Initially, they offered a tote, a satchel, and a shoulder bag.
Word of mouth quickly generated interest, as did press from Wallace Eustice’s
friends and colleagues at various fashion magazines. But their bags were also,
Zwirner said, popular with a “a local customer — downtown moms who heard about
us, playground discoveries.”
Soon they had gained an avid following with Japanese customers.
“At the time, we were bigger in Japan than here,” Wallace Eustice said.
“By the way, they really only sold three bags,” said fashion
designer Isaac Mizrahi, 61, who was an early customer. “I promise you that. You
couldn’t get more. There were three styles. That was it. Bye-bye! And they were
great and everybody wanted them and they couldn’t keep up with it.”
As Wallace Eustice predicted, early buyers at department stores
didn’t understand the brand. They were told to change and raise their prices.
But the two stuck to their vision.
As MZ Wallace grew, so did its sense of purpose. Zwirner is
married to a German art dealer and gallerist, David Zwirner, and in 2011, she
and Wallace Eustice launched a special-edition bag, designed by artist Raymond
Pettibon, to raise money for Artists for Haiti, a nonprofit organization
founded by David Zwirner and actor Ben Stiller. Since then, they have produced
special-edition bags with organizations and artists such as Kerry James
Marshall, Njideka Akunyili Crosby and Glenn Ligon, with 100 percent of the
proceeds donated to a chosen nonprofit organization.
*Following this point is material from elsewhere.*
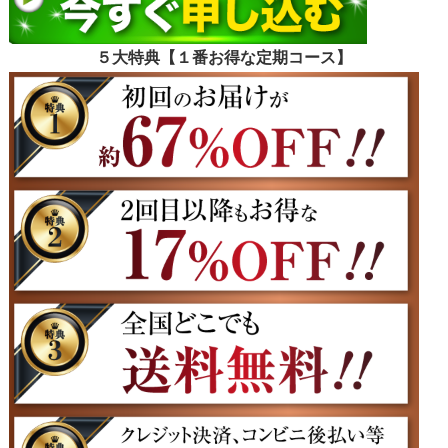
５大特典【１番お得な定期コース】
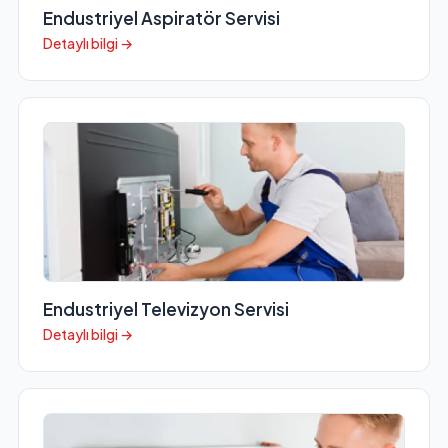
Endustriyel Aspiratör Servisi
Detaylı bilgi →
Endustriyel Televizyon Servisi
Detaylı bilgi →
“I love to carry my Glenn Ligon bag because it often prompts
conversations about what’s most important to me, which is art and artists,”
said Thelma Golden, 57, director of the Studio Museum in Harlem, for which MZ
Wallace raised close to $100,000 with Ligon in 2014 for its art education
programs. “It gives me the chance to be the museum curator I am.”
“To me, the bag is the canvas,” said artist Nick Cave, 64, who
most recently designed a colorful MZ Wallace tote where all proceeds went to
support educational programs at the Museum of Contemporary Art Chicago and Facility
Foundation. “It’s this extension of an art practice. And I love the idea that
it is out in the world, being seen and being recognized.”
Today, MZ Wallace employs 40 people and offers over 400 styles.
Much of its manufacturing is now done in China and Vietnam. Sixty percent of
sales are from their website, which launched in 2004. Zwirner and Wallace
Eustice said that in the past three years the brand has grown by 20 percent
and, excluding the year they opened, they have seen year-over-year growth.
The business partners have been approached on several occasions
about selling their company, which is still privately held. They are open to
the idea. But they also like where they are. The two have lunch every day at
the office. They remain close friends.
“We have a laugh,” Wallace Eustice said. “You have to have fun
along the way. Otherwise, what’s the point?”